## Task goal:
Please reproduce the data below with every "Tattoo Ink" renamed to "Tattoo Pigment", keeping everything else unchanged.

## Records provided:
___

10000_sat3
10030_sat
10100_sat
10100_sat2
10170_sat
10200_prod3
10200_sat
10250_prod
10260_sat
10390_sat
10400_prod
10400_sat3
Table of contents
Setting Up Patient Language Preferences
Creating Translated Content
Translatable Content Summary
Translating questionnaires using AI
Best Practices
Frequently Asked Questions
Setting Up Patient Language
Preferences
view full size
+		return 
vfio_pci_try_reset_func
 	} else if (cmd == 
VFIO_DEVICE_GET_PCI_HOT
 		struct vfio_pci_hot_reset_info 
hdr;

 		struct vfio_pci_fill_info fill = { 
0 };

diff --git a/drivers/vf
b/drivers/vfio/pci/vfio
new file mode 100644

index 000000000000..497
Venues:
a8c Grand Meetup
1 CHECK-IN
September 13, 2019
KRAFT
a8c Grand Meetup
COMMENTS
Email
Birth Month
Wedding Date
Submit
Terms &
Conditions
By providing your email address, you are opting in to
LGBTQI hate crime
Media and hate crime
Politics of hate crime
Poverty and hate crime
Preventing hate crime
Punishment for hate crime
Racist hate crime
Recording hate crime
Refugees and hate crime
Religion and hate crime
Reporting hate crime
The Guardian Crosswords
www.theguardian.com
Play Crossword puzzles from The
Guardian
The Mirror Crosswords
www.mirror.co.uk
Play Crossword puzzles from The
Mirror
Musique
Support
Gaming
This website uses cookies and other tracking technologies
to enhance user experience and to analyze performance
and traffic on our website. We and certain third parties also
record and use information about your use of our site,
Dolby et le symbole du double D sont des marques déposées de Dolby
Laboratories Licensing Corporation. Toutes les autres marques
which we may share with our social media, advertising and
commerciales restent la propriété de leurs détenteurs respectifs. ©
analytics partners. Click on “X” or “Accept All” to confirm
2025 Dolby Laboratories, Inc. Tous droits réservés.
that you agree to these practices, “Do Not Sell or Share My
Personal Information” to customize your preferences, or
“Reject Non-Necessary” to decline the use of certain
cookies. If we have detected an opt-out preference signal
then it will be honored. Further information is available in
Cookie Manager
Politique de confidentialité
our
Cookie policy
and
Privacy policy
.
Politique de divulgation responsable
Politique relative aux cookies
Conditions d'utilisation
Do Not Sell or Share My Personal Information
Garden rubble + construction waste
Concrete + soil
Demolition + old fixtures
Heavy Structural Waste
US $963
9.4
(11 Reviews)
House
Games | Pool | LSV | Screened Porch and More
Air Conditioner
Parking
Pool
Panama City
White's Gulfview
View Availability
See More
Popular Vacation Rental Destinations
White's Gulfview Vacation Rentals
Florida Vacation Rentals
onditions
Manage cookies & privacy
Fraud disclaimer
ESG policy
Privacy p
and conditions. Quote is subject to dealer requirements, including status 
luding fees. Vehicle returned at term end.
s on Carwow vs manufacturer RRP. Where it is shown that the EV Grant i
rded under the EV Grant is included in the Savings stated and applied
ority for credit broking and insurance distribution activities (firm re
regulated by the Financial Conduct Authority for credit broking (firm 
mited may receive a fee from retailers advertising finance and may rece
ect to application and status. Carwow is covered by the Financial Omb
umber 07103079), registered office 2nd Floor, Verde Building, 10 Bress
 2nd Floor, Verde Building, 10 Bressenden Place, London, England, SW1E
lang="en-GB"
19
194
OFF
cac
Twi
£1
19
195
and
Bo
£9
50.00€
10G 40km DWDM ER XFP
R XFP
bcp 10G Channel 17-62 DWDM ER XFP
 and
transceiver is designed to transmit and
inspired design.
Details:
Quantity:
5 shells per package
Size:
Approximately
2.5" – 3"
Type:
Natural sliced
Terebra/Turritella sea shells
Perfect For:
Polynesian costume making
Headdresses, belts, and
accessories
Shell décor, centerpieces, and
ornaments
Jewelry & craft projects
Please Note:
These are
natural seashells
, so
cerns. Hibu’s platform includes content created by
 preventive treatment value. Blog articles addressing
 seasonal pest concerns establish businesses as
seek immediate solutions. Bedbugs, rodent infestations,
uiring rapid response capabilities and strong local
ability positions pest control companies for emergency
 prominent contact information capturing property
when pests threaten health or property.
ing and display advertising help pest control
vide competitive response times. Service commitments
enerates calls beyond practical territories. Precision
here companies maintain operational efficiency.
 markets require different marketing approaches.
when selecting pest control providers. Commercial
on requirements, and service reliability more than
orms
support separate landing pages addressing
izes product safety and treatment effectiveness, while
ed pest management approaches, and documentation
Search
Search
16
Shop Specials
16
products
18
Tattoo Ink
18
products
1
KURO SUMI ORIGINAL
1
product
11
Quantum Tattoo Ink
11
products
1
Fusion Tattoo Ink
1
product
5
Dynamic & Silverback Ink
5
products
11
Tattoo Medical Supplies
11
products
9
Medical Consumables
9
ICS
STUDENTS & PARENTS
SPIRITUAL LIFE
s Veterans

___

## Response area:
10000_sat3
10030_sat
10100_sat
10100_sat2
10170_sat
10200_prod3
10200_sat
10250_prod
10260_sat
10390_sat
10400_prod
10400_sat3
Table of contents
Setting Up Patient Language Preferences
Creating Translated Content
Translatable Content Summary
Translating questionnaires using AI
Best Practices
Frequently Asked Questions
Setting Up Patient Language
Preferences
view full size
+		return 
vfio_pci_try_reset_func
 	} else if (cmd == 
VFIO_DEVICE_GET_PCI_HOT
 		struct vfio_pci_hot_reset_info 
hdr;

 		struct vfio_pci_fill_info fill = { 
0 };

diff --git a/drivers/vf
b/drivers/vfio/pci/vfio
new file mode 100644

index 000000000000..497
Venues:
a8c Grand Meetup
1 CHECK-IN
September 13, 2019
KRAFT
a8c Grand Meetup
COMMENTS
Email
Birth Month
Wedding Date
Submit
Terms &
Conditions
By providing your email address, you are opting in to
LGBTQI hate crime
Media and hate crime
Politics of hate crime
Poverty and hate crime
Preventing hate crime
Punishment for hate crime
Racist hate crime
Recording hate crime
Refugees and hate crime
Religion and hate crime
Reporting hate crime
The Guardian Crosswords
www.theguardian.com
Play Crossword puzzles from The
Guardian
The Mirror Crosswords
www.mirror.co.uk
Play Crossword puzzles from The
Mirror
Musique
Support
Gaming
This website uses cookies and other tracking technologies
to enhance user experience and to analyze performance
and traffic on our website. We and certain third parties also
record and use information about your use of our site,
Dolby et le symbole du double D sont des marques déposées de Dolby
Laboratories Licensing Corporation. Toutes les autres marques
which we may share with our social media, advertising and
commerciales restent la propriété de leurs détenteurs respectifs. ©
analytics partners. Click on “X” or “Accept All” to confirm
2025 Dolby Laboratories, Inc. Tous droits réservés.
that you agree to these practices, “Do Not Sell or Share My
Personal Information” to customize your preferences, or
“Reject Non-Necessary” to decline the use of certain
cookies. If we have detected an opt-out preference signal
then it will be honored. Further information is available in
Cookie Manager
Politique de confidentialité
our
Cookie policy
and
Privacy policy
.
Politique de divulgation responsable
Politique relative aux cookies
Conditions d'utilisation
Do Not Sell or Share My Personal Information
Garden rubble + construction waste
Concrete + soil
Demolition + old fixtures
Heavy Structural Waste
US $963
9.4
(11 Reviews)
House
Games | Pool | LSV | Screened Porch and More
Air Conditioner
Parking
Pool
Panama City
White's Gulfview
View Availability
See More
Popular Vacation Rental Destinations
White's Gulfview Vacation Rentals
Florida Vacation Rentals
onditions
Manage cookies & privacy
Fraud disclaimer
ESG policy
Privacy p
and conditions. Quote is subject to dealer requirements, including status 
luding fees. Vehicle returned at term end.
s on Carwow vs manufacturer RRP. Where it is shown that the EV Grant i
rded under the EV Grant is included in the Savings stated and applied
ority for credit broking and insurance distribution activities (firm re
regulated by the Financial Conduct Authority for credit broking (firm 
mited may receive a fee from retailers advertising finance and may rece
ect to application and status. Carwow is covered by the Financial Omb
umber 07103079), registered office 2nd Floor, Verde Building, 10 Bress
 2nd Floor, Verde Building, 10 Bressenden Place, London, England, SW1E
lang="en-GB"
19
194
OFF
cac
Twi
£1
19
195
and
Bo
£9
50.00€
10G 40km DWDM ER XFP
R XFP
bcp 10G Channel 17-62 DWDM ER XFP
 and
transceiver is designed to transmit and
inspired design.
Details:
Quantity:
5 shells per package
Size:
Approximately
2.5" – 3"
Type:
Natural sliced
Terebra/Turritella sea shells
Perfect For:
Polynesian costume making
Headdresses, belts, and
accessories
Shell décor, centerpieces, and
ornaments
Jewelry & craft projects
Please Note:
These are
natural seashells
, so
cerns. Hibu’s platform includes content created by
 preventive treatment value. Blog articles addressing
 seasonal pest concerns establish businesses as
seek immediate solutions. Bedbugs, rodent infestations,
uiring rapid response capabilities and strong local
ability positions pest control companies for emergency
 prominent contact information capturing property
when pests threaten health or property.
ing and display advertising help pest control
vide competitive response times. Service commitments
enerates calls beyond practical territories. Precision
here companies maintain operational efficiency.
 markets require different marketing approaches.
when selecting pest control providers. Commercial
on requirements, and service reliability more than
orms
support separate landing pages addressing
izes product safety and treatment effectiveness, while
ed pest management approaches, and documentation
Search
Search
16
Shop Specials
16
products
18
Tattoo Pigment
18
products
1
KURO SUMI ORIGINAL
1
product
11
Quantum Tattoo Pigment
11
products
1
Fusion Tattoo Pigment
1
product
5
Dynamic & Silverback Ink
5
products
11
Tattoo Medical Supplies
11
products
9
Medical Consumables
9
ICS
STUDENTS & PARENTS
SPIRITUAL LIFE
s Veterans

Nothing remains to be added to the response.